5. Successfully Achieve Financial Goals
With regular and disciplined financial planning, of course it will make it easier for us to achieve financial goals. Whether it’s by collecting emergency funds, preparing for retirement funds, marriage funds, and also financial freedom. We will also have no more difficulties in managing finances.
6. Develop Owned Money
With finances, we will be more easily encouraged to develop the money we now have. This is because we understand that relying on income alone will not be enough to fulfill future needs. From there, we will be compelled to build a business to earn additional income. We can also start utilizing investment instruments to gain profits.
Signs Someone Is Financially Independent
Being financially independent is a process of developing, both emotionally and spiritually, to become a successful and happy person according to our wishes. That means, being financially independent doesn’t just have abundant wealth and assets. But also we can achieve anything we want. The following are some signs of someone who can be said to be financially independent:
1. Have Health Insurance
One of the things that must be owned by someone who is financially independent is self-protection. Therefore, insurance is very important because it can minimize risks that may occur in the future. Without protection through insurance, this risk could have a negative impact on our financial stability. For example, health insurance can help us pay for hospital fees without burdening our finances.
2. Start Investing
The sign of someone who is financially independent is that they will think ahead by making the money they have work and make a profit. To obtain this, one thing that can be done is to invest. Investment is one way to achieve financial independence. We can invest in any form. But most importantly, the investment we make can provide a return above inflation. If we can manage investments well, then we will achieve financial freedom more easily.
3. Have a Pension Fund
Who doesn’t want their old age to be safe and secure? Everyone certainly wants that right? Retirement is one of the most important periods in people’s lives. The amount of income and savings while still working will affect one’s retirement. The sooner we think about retirement, the bigger the savings we will have when we are old. Therefore, preparing for a retirement fund should be done early when we are still in our productive period. In addition to saving, retirement can also be prepared by investing.

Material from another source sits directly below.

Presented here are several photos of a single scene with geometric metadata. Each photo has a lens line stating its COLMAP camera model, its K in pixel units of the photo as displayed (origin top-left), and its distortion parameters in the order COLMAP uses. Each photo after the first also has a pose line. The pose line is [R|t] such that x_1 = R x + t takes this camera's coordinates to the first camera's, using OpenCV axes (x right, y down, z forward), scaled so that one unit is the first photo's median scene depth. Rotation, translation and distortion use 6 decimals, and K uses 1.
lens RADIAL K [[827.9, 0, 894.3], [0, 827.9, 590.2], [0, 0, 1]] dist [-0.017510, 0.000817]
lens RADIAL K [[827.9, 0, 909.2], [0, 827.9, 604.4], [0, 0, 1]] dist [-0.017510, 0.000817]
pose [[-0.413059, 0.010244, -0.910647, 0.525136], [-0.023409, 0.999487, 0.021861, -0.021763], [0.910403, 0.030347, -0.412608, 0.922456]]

4. Owe For Productive Things
Debt can be a very dangerous thing if it is used for consumptive things. However, life will never be separated from debt, both for personal debt and debt to financial institutions. One of the conditions for achieving financial independence is to free our lives from consumptive debts. People who are financially independent will certainly be wiser in debt. Usually they will be in debt for something productive and productive.
5. Have an Emergency Fund
Emergency funds are one of the most important investment activities for our survival in the future. We can do this activity by saving half of the salary received each month. With an emergency fund, we no longer need to be confused and worried when there is a sudden need and require substantial funds. In addition, if there is no sudden need, emergency funds can also be used as future savings.
Being financially independent is certainly a dream of many people. Where in that period a person has succeeded in fulfilling all financial goals in life. Starting from the preparation of retirement funds, emergency funds, insurance, and others. With the fulfillment of these needs, it is certain that we are included in the group of people who are already financially independent.